Si l'affaire judiciaire est définitivement éteinte, elle continue d'être citée par ses opposants politiques. Mais aussi – et c'est plus rare – par des juristes. Plusieurs d'entre eux ont pris la plume pour dire tout le mal qu'ils pensaient de cette future nomination. "Il ne s'agit pas de s'opposer à un Robert Badinter, un Jean-Louis Debré avec son nom et le poids de l'histoire ou même à un Laurent Fabius qui avait pris du recul avec la politique au moment de sa nomination : Richard Ferrand pose un problème de légitimité en droit et au regard de son passé politique", assure ainsi le constitutionnaliste Benjamin Morel, qui a fait part de son opposition à la nomination de Richard Ferrand dès que les premières rumeurs ont couru. "C'est l'âme damnée d'[Emmanuel] Macron", appuie-t-il. 

"Avec cette nomination, vous affaiblissez une institution qui n'en a pas besoin."

Benjamin Morel, constitutionnaliste

à franceinfo

Ce maître de conférences en droit public cite "la théorie des apparences" pour appuyer son raisonnement. Cette théorie juridique, issue de la Cour européenne des droits de l'homme, souligne l'importance attribuée aux apparences et à la sensibilité accrue des citoyens aux garanties d'une bonne justice. Elle est également citée par Jean-Eric Schoettl, dans une tribune publiée dans Le Figaro, le 4 février. L'ancien secrétaire général du Conseil constitutionnel, qui ne nomme pas Richard Ferrand, est cependant assez explicite : "Le pire serait que le chef de l’Etat, par le choix qu’il ferait d’un président trop proche de lui, donne l’impression de vouloir reprendre indirectement la main sur des institutions dont les élections lui ont fait perdre le contrôle."

Les Républicains comme faiseurs de roi

Car le Conseil constitutionnel est aussi le juge électoral. Il "veille à la régularité de l'élection du président de la République et des opérations de référendum, dont il proclame les résultats", peut-on lire sur son site. Les opposants à Emmanuel Macron ne manquent d'ailleurs pas de rappeler que Richard Ferrand avait déclenché une vive controverse en proposant de modifier la Constitution pour éviter la limitation de la fonction présidentielle à deux mandats. "Je regrette tout ce qui bride la libre expression de la souveraineté (…). Changeons tout cela en préservant le bicamérisme et le Conseil constitutionnel, gardien vigilant des principes républicains et des libertés publiques", affirmait Richard Ferrand au Figaro en 2023.
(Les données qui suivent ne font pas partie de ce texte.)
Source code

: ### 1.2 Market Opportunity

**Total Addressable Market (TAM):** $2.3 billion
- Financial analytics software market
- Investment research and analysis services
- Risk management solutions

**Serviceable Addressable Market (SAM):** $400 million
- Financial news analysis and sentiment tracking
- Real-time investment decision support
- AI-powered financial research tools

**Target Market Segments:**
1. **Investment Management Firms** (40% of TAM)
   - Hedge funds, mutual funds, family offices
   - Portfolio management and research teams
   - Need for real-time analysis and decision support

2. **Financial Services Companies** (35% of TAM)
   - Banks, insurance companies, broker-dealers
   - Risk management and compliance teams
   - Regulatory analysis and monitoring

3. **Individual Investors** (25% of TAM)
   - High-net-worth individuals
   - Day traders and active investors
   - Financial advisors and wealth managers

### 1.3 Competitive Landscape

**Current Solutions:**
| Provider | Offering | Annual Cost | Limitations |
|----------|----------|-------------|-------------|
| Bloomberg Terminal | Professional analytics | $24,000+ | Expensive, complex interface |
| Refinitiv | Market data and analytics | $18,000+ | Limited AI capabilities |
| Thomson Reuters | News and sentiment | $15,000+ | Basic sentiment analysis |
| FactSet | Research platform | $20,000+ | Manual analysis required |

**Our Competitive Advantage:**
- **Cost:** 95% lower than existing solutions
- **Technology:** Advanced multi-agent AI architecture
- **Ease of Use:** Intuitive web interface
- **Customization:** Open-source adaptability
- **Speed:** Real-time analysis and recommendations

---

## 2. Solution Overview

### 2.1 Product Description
De quoi questionner la future impartialité du nouveau président du Conseil constitutionnel pour ses opposants. La confirmation de sa nomination se trouve à présent dans les mains des Républicains, notamment au Sénat, où ils sont majoritaires. Ont-ils conclu un accord avec Emmanuel Macron ? "Pas de commentaire", glisse Philippe Gosselin, député LR, membre de la commission des lois de l'Assemblée.